Information from 30,000 pregnant women can save lives

“The long term goal is to improve the way that we prevent the diseases that affect a woman’s cardiovascular system,” says one of the researchers.

Gemini, NTNU Trondheim - Norwegian University of Science and Technology

NTNU is the second largest of the eight universities in Norway, and has the main national responsibility for higher education in engineering and technology.

Between three and twelve percent of women have complications during pregnancy such as high blood pressure, premature births, or low birth weight babies. About four percent of women experience pre-eclampsia, an affliction that results in a suite of health problems, including high blood pressure and high protein levels in urine.

These women are twice as likely as women who have had complication-free pregnancies to suffer from a stroke or heart attack later in life.

“Pregnancy is a stress test for the body. It turns out that having complications during pregnancy can be a risk factor for cardiovascular disease,” Bjørn Olav Åsvold says.

“For many, complications during pregnancy may actually be an indicator of increased risk, rather than a cause.”

Åsvold is a researcher at Department of Public Health and General Practice at the Norwegian University of Science and Technology (NTNU):

Valuable answers

Researchers have previously noted the correlation between pregnancy complications and cardiovascular disease. Åsvold’s research project aims to take this knowledge a step farther— whereas previous research only included information from birth and death registries, this project taps into a wealth of new information. 

“The long term goal is to improve the way that we prevent the diseases that affect a woman’s cardiovascular system,” says Åsvold. 

Unique data

Åsvold and his colleagues have collected information about the women from many different databases. Their sources include patient journals and the medical birth registry, and the researchers are also using data from a comprehensive, long-term health study called the Nord-Trøndelag Health Study (HUNT).

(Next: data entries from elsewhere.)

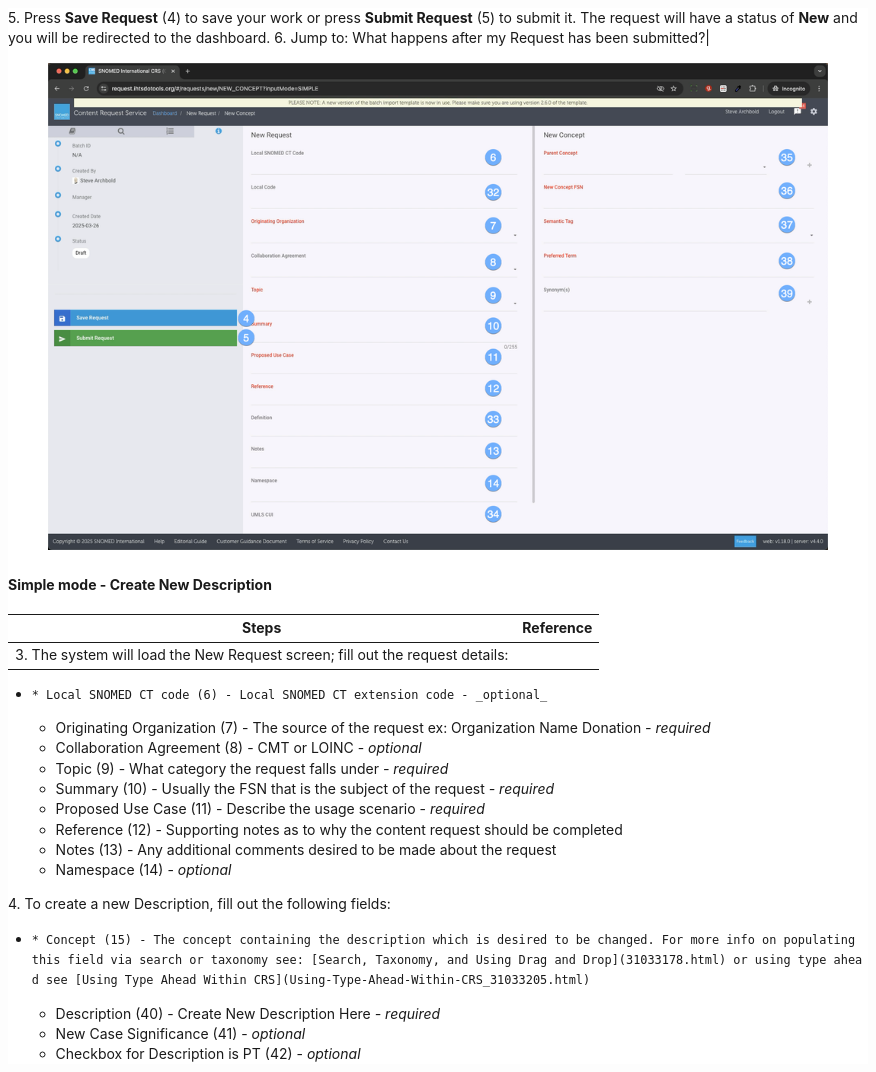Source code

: 5\. Press **Save Request** (4) to save your work or press **Submit Request** (5) to submit it. The request will have a status of **New** and you will be redirected to the dashboard. 6. Jump to: What happens after my Request has been submitted?|

<figure><img src="../../images/278306290.png" alt=""><figcaption></figcaption></figure>

#### Simple mode - Create New Description

| Steps                                                                         | Reference |
| ----------------------------------------------------------------------------- | --------- |
| 3. The system will load the New Request screen; fill out the request details: |           |

* ```
  * Local SNOMED CT code (6) - Local SNOMED CT extension code - _optional_
  ```
  * Originating Organization (7) - The source of the request ex: Organization Name Donation _- required_
  * Collaboration Agreement (8) - CMT or LOINC - _optional_
  * Topic (9) - What category the request falls under _- required_
  * Summary (10) - Usually the FSN that is the subject of the request _- required_
  * Proposed Use Case (11) - Describe the usage scenario - _required_
  * Reference (12) - Supporting notes as to why the content request should be completed
  * Notes (13) - Any additional comments desired to be made about the request
  * Namespace (14) - _optional_

4\. To create a new Description, fill out the following fields:

* ```
  * Concept (15) - The concept containing the description which is desired to be changed. For more info on populating this field via search or taxonomy see: [Search, Taxonomy, and Using Drag and Drop](31033178.html) or using type ahead see [Using Type Ahead Within CRS](Using-Type-Ahead-Within-CRS_31033205.html)
  ```
  * Description (40) - Create New Description Here _- required_
  * New Case Significance (41) - _optional_
  * Checkbox for Description is PT (42) - _optional_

All of the 30,000 women included in the analysis have participated in the HUNT study at least once, and have given birth to at least one child since 1967. Three large-scale health surveys have been conducted for the HUNT study since 1984, for which risk factors such as blood pressure and fat content in the blood were measured.

“An important criteria for our project’s success is that we have access to enough data. The HUNT study is somewhat unique globally because so many people have participated in the study, and because it’s been going on for so long, since 1984. The fact that we can link our information to so many other registers also makes our data special,” Åsvold says.

“Because we can follow the patient histories of so many women over such a long time, we are able to calculate the risk of disease with great precision,” he says.

Risk groups

The researchers are looking at which common cardiovascular diseases develop after pregnancy, and specifically at when they begin to develop. This may have important implications.

“Because the women have participated in the HUNT study, we can see how diseases develop over time. We want to be able to know when women in risk groups should be checked for indicators of cardiovascular disease.”

The data also includes information about other risk factors such as obesity, smoking, and high blood pressure.

“We would also like to know if taking complications during pregnancy into account as a risk factor will improve our accuracy in finding the patients with the highest risk of disease,” Åsvold says. “These are the patients we would like to take preventative measures with, because patients with the highest risk are the ones who have the most to gain.”

“It’s very motivating to work on a project that we hope will be of great use,” he says.


This project is supported by the Research Council of Norway. Åsvold is working with two other researchers, Pål Romundstad and Lars Vatten. Håvard Dalen from Levanger Hospital and Janet Rich-Edwards at Harvard University are also connected to the project, as well as several PhD candidates.